Graduate School of Agricultural Science, Tohoku University, Osaki, Miyagi 989-6711, Japan.
Department of Biotechnology, Faculty of Bioresource Sciences, Akita Prefectural University, Akita, Akita 010-0195, Japan.
J Biosci Bioeng. 2020 Aug;130(2):137-141. doi: 10.1016/j.jbiosc.2020.03.010. Epub 2020 Apr 21.

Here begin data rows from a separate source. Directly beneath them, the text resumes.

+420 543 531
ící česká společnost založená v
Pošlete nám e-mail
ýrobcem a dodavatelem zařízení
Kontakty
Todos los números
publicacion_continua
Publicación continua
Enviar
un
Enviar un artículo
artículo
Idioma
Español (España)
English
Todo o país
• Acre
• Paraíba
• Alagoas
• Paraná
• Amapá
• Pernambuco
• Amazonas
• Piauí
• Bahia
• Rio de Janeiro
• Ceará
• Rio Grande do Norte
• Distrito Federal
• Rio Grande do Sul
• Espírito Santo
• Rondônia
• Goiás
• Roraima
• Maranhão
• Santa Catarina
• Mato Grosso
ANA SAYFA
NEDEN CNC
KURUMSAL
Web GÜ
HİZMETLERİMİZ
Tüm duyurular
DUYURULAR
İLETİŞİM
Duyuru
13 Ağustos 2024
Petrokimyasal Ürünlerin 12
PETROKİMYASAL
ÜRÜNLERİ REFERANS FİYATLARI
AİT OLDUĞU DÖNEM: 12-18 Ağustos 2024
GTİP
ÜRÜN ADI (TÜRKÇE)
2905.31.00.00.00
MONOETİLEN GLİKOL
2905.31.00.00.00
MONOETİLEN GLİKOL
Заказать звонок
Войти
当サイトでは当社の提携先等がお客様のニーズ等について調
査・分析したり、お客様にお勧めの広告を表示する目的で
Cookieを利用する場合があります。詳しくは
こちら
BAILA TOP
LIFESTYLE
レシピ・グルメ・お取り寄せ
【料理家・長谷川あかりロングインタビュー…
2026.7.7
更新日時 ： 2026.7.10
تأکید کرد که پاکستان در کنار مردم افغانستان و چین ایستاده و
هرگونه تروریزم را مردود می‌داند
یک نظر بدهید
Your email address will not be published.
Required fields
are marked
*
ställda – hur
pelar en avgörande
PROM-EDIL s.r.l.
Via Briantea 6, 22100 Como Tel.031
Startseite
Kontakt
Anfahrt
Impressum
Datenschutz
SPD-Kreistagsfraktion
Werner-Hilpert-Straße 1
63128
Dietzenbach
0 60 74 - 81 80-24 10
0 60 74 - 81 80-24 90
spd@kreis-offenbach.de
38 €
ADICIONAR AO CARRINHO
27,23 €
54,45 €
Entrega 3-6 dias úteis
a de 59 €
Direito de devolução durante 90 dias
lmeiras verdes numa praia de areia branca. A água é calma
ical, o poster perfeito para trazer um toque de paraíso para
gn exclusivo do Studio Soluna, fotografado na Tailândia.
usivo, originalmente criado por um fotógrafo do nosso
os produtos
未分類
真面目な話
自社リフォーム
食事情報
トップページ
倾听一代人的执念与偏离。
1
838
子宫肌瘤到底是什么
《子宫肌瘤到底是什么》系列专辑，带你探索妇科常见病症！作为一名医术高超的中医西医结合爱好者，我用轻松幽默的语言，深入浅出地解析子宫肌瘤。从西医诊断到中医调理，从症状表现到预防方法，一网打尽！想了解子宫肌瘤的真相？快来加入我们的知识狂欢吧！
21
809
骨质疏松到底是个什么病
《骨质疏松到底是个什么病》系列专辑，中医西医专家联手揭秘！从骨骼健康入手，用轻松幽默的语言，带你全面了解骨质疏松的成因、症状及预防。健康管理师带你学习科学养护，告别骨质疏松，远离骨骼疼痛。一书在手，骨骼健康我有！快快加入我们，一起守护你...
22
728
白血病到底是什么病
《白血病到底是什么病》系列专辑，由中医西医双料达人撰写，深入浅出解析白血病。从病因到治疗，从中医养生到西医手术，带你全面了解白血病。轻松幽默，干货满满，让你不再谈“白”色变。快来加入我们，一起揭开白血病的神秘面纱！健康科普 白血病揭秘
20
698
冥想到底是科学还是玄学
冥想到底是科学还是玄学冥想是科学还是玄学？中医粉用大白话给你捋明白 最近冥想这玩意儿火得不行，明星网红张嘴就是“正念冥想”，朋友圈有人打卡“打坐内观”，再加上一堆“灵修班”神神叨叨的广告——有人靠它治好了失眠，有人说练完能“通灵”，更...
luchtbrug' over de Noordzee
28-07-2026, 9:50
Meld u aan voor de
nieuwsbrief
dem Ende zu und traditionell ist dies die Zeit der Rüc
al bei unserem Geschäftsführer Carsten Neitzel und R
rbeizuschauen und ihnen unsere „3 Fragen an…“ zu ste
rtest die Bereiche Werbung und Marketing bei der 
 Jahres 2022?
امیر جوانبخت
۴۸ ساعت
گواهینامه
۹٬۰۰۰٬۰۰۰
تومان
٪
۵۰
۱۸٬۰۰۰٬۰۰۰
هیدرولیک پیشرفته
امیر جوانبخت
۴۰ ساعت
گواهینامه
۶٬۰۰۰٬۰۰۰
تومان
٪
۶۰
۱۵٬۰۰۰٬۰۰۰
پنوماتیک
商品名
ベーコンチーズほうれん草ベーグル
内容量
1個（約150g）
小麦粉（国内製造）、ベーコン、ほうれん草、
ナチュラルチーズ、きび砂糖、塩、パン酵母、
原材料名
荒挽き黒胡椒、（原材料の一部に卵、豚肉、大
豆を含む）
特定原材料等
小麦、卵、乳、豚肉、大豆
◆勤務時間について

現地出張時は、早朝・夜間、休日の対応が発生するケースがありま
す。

We had developed a new pretreatment system using cow rumen fluid to improve the methane production from lignocellulosic substrates. However, the pretreatment conditions differ from the in-situ rumen environment, therefore different microbes may be involved in plant cell wall decomposition. In the current study, shotgun metagenomic analysis using MiSeq platform was performed to elucidate the bacteria which produce cellulase and hemicellulase in this pretreatment system. The rumen fluid which contained waste paper pieces (0.1% w/v) were incubated at 37°C during 120 h. The fluid samples were collected from the reactor at each time-point and analyzed for chemical properties. Rumen microbial DNA was extracted from 0-h and 60-h samples and subjected to shotgun-metagenomic analysis. After pretreatment, approximately half of cellulose and hemicellulose contents of the waste paper were decomposed and some volatile fatty acids were accumulated. Clostridia (e.g., Ruminococcus and Clostridium) were the predominant bacteria before and after 60-h pretreatment, and their relative abundance was increased during pretreatment. However, Prevotella and Fibrobacter, one of the most dominant bacteria in-situ rumen fluid, were observed less than 3% before incubation and they were decreased after pretreatment. Genes encoding cellulase and hemicellulase were mainly found in Ruminococcus, Clostridium, and Caldicellulosiruptor. Calicellulosiruptor, which had not been previously identified as the predominant genus in lignocellulose decomposition in in-situ rumen conditions, might be considered as the main fibrolytic bacterium in this system. Thus, this study demonstrated that the composition of fibrolytic bacteria in this system was greatly different from those in the in-situ rumen.
我们开发了一种新的预处理系统,使用牛瘤胃液来提高木质纤维素底物的甲烷产量。然而,预处理条件与原位瘤胃环境不同,因此可能涉及不同的微生物参与植物细胞壁的分解。在本研究中,使用 MiSeq 平台进行了 shotgun 宏基因组分析,以阐明在该预处理系统中产生纤维素酶和半纤维素酶的细菌。将含有废纸碎片(0.1%w/v)的瘤胃液在 37°C 下孵育 120 小时。在每个时间点从反应器中收集流体样品并分析其化学性质。从 0 小时和 60 小时的样品中提取瘤胃微生物 DNA,并进行 shotgun 宏基因组分析。预处理后,废纸中约一半的纤维素和半纤维素含量被分解,一些挥发性脂肪酸积累。梭菌(如 Ruminococcus 和 Clostridium)是预处理前后的主要细菌,其相对丰度在预处理过程中增加。然而,普雷沃氏菌和纤维菌(一种原位瘤胃液中最主要的细菌之一)在孵育前观察到不到 3%,预处理后减少。纤维素酶和半纤维素酶的基因主要存在于 Ruminococcus、Clostridium 和 Caldicellulosiruptor 中。Calicellulosiruptor 以前未被鉴定为原位瘤胃条件下木质纤维素分解的主要属,在该系统中可能被认为是主要的纤维分解细菌。因此,本研究表明该系统中纤维分解细菌的组成与原位瘤胃中的组成有很大的不同。